Mixed | 7:30pm, Thursday 26 July | Institute of Modern Art
Presented as a partnership between Queensland Film Festival and the Institute of Modern Art, this free screening, Love Means Taking Action Part One, is the first in a series presenting works that engage with caring, parenting and domestic labour. These films demand justice, to and from the world. These works show caring, make it visible, but also incorporate caring into the production process itself, with the films tracing ways of representing the thought, ethical deliberation and engagement of the practice of caring.

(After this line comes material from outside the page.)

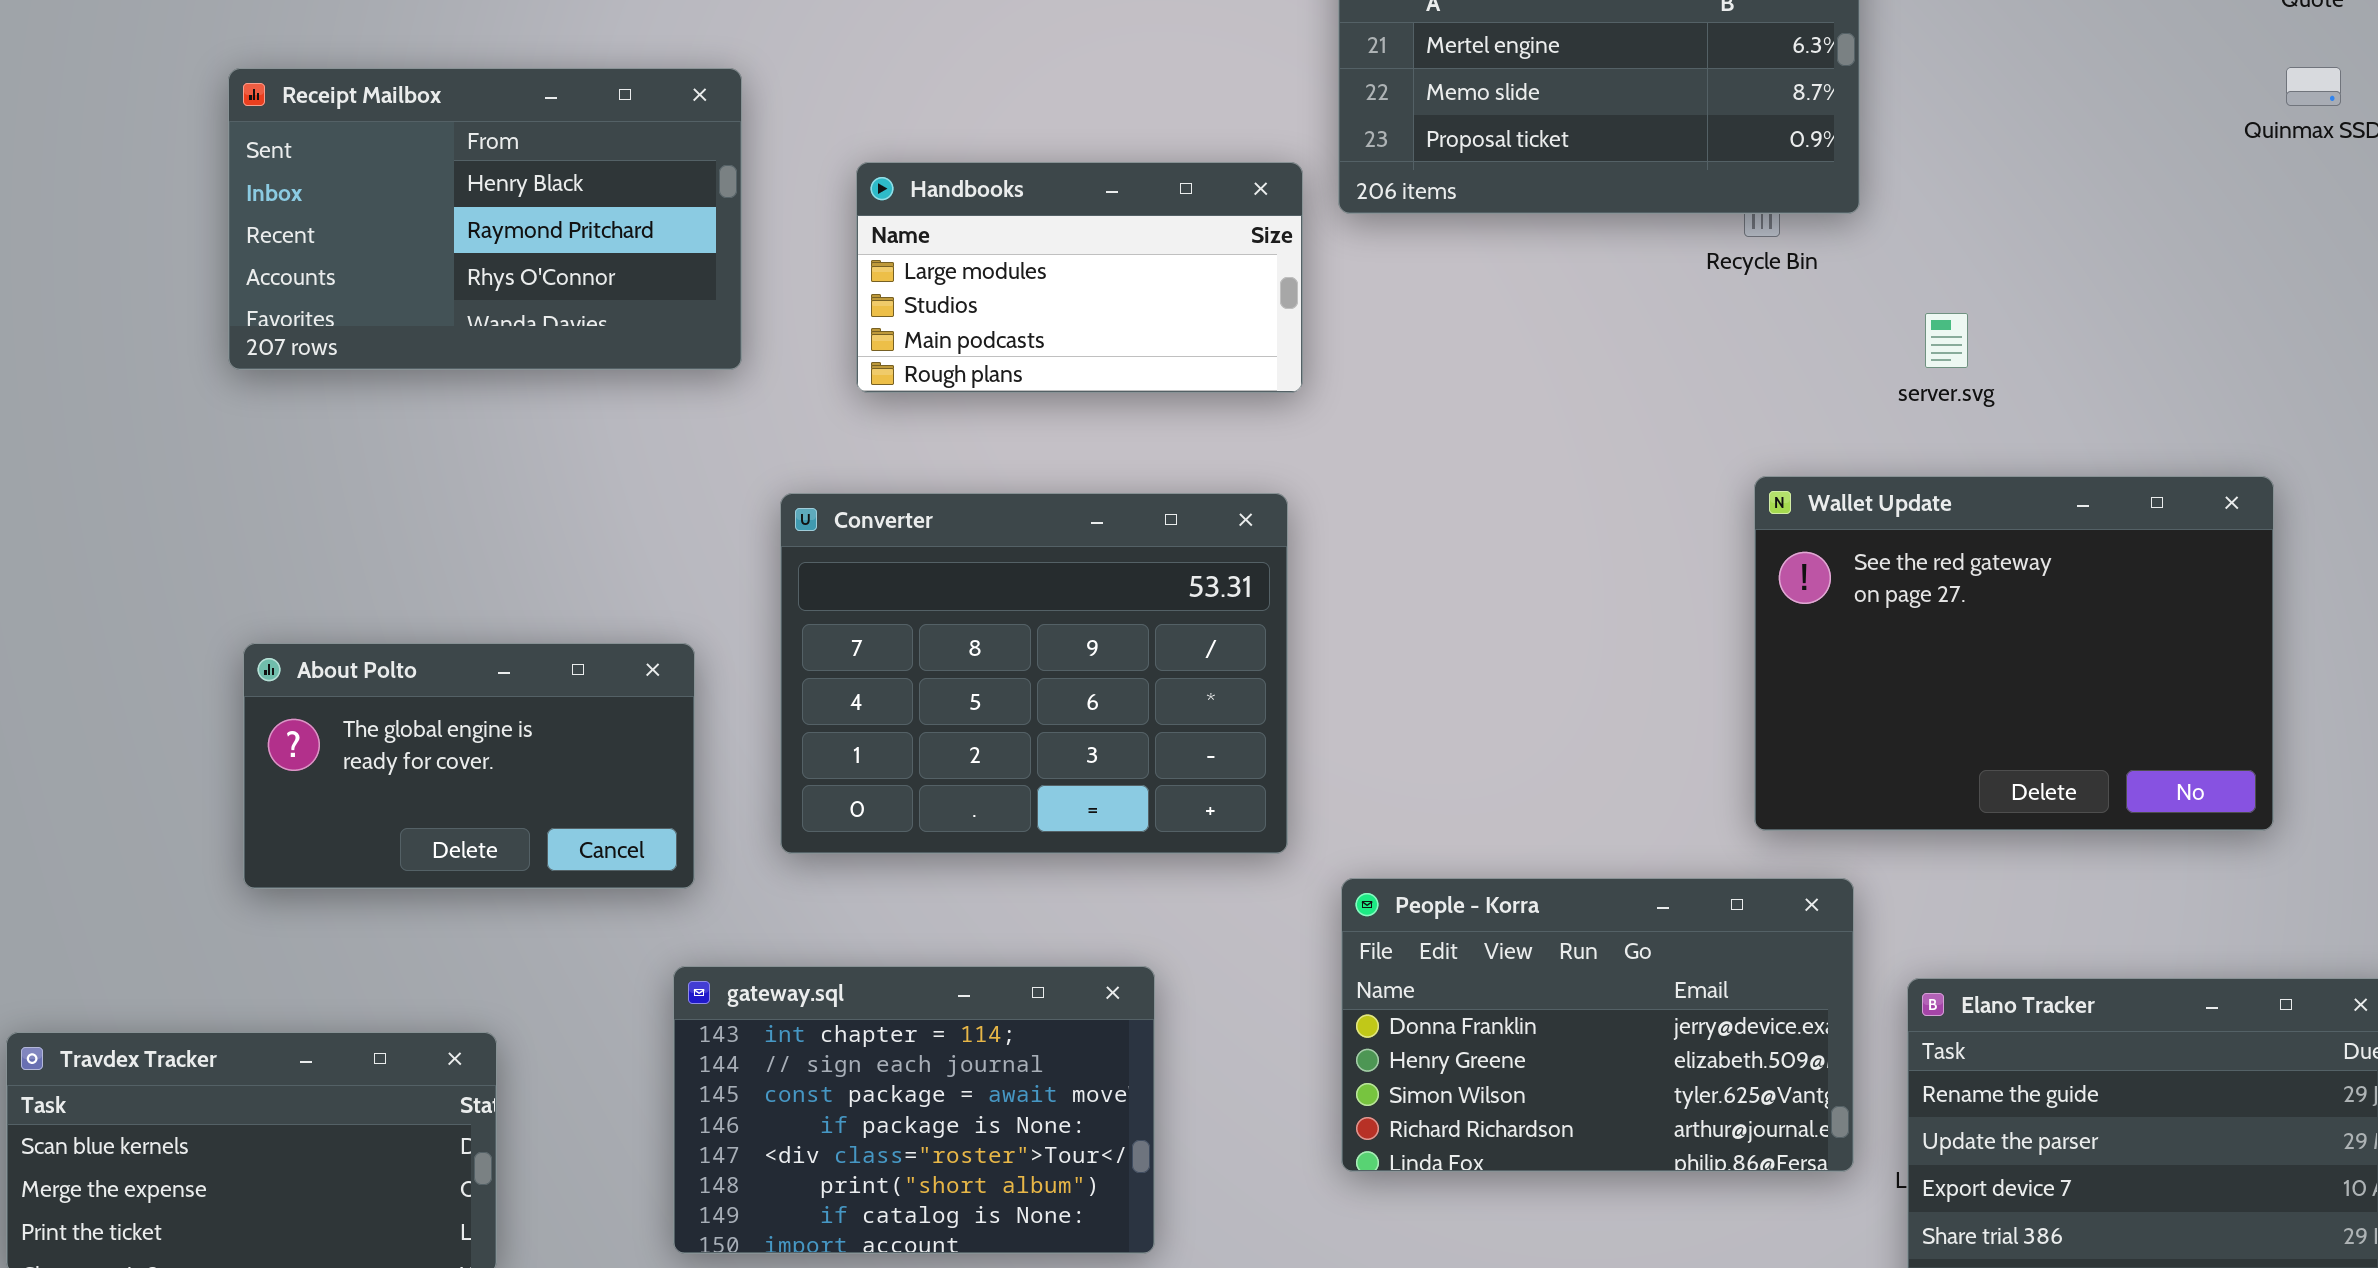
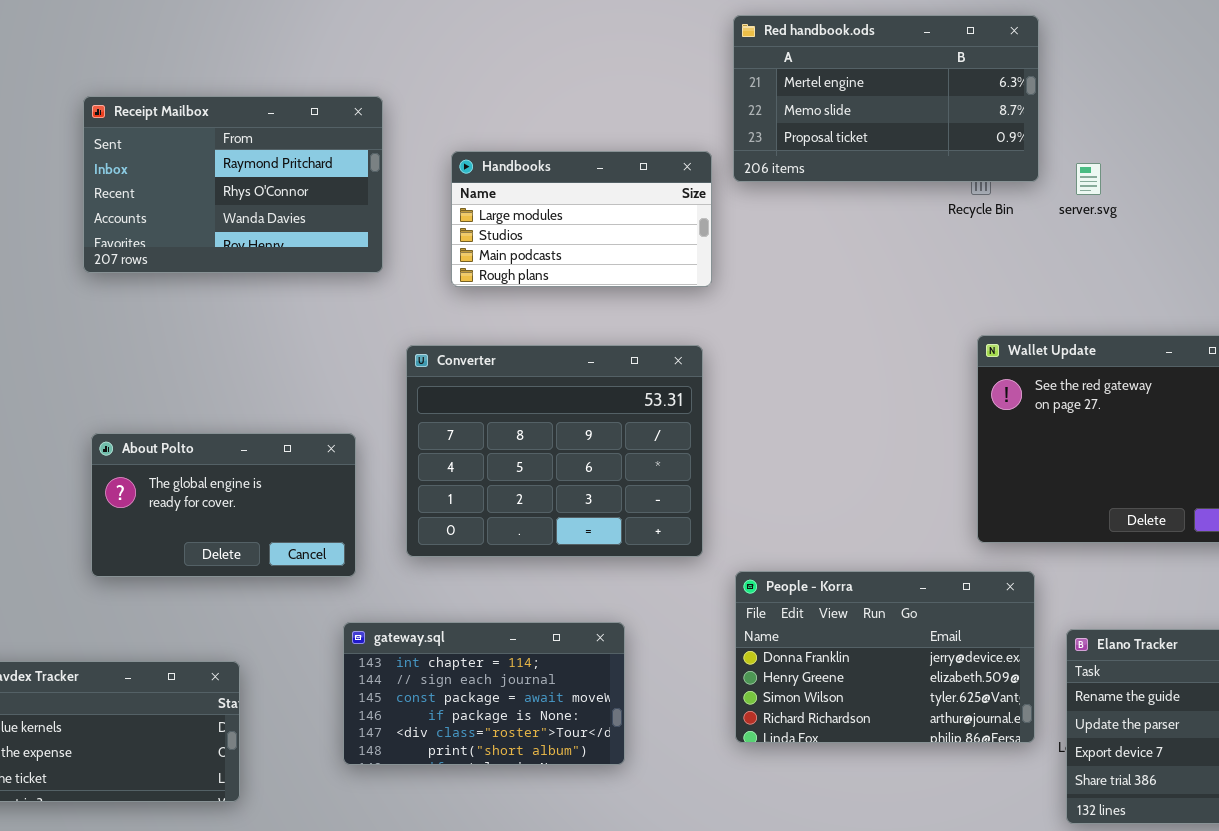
Receipt Mailbox: [228,68,742,370] -> [83,96,383,273], scrolled down 1 row
server.svg: [1925,313,1968,368] -> [1076,163,1101,195], moved
gateway.sql: [673,966,1155,1254] -> [343,622,625,765], resized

Weight | Kate Davis 2012 | 12 minutes
‘Taking a 1961 BBC documentary about artist Barbara Hepworth as its starting point, Weight explores how televised depictions of creativity have constructed our understanding of artistic production and other forms of labour. Weight re-imagines the value systems that this documentary is predicated upon and proposes an alternative vision.’ – Kate Davis
Courtesy of LUX
Strangely Ordinary This Devotion | Dani Leventhal Restack & Sheila Restack 2017 | 29 minutes
Strangely Ordinary This Devotion is a visceral exploration of feral domesticity, queer desire, and fantasy in a world under the threat of climate change. Utilizing and exploding archetypes, the film offers a radical approach to collaboration and the conception of family. Dani and Sheilah collect and arrange images and moments that are at once peculiar and banal, precious and disturbing, creating resonance and contrast through experimental modes of storytelling.
Courtesy of VDB
Housework | Margaret Salmon 2014 | 6 minutes
Salmon captures the uncanny, beautiful and at times hysterical moments in an alternative domestic cosmos. Highlighting the current state of female domestic roles as well as the status of women in larger society, Housework portrays daily household chores being completed by themselves as a supernatural phenomenon.
Courtesy of LUX
Vivian’s Garden| Rosalind Nashashibi 2017 | 30 minutes
Vivian Suter and her mother Elisabeth Wild are two Swiss / Austrian artists in living in Panajachel, Guatemala, where they have developed a matriarchal compound in an environment that offers both refuge and terror. Elisabeth is in her nineties and Vivian in her sixties and they are as close as maiden sisters. This film takes a close and dreamy look at their artistic, emotional and economic lives amongst their extended household, offering a tender look at an instance of post-colonial complexity.
Courtesy of LUX
Precious | Valérie Massadian 2012 | 4 minutes
Stephen Dwoskin was making his last film.
He knew this time it was the last one, as he was dying.
He asked a few friends to give him something, an image, a sound, a shot, that he would use or not in the editing of his film.
We saw it as a farewell present.
His film, of incredible beauty, is called “AGE IS…”
This was my present to him.
Courtesy of Gaïjin and Valérie Massadian
This is a free screening taking place at the IMA at 7:30pm on the 26th of July.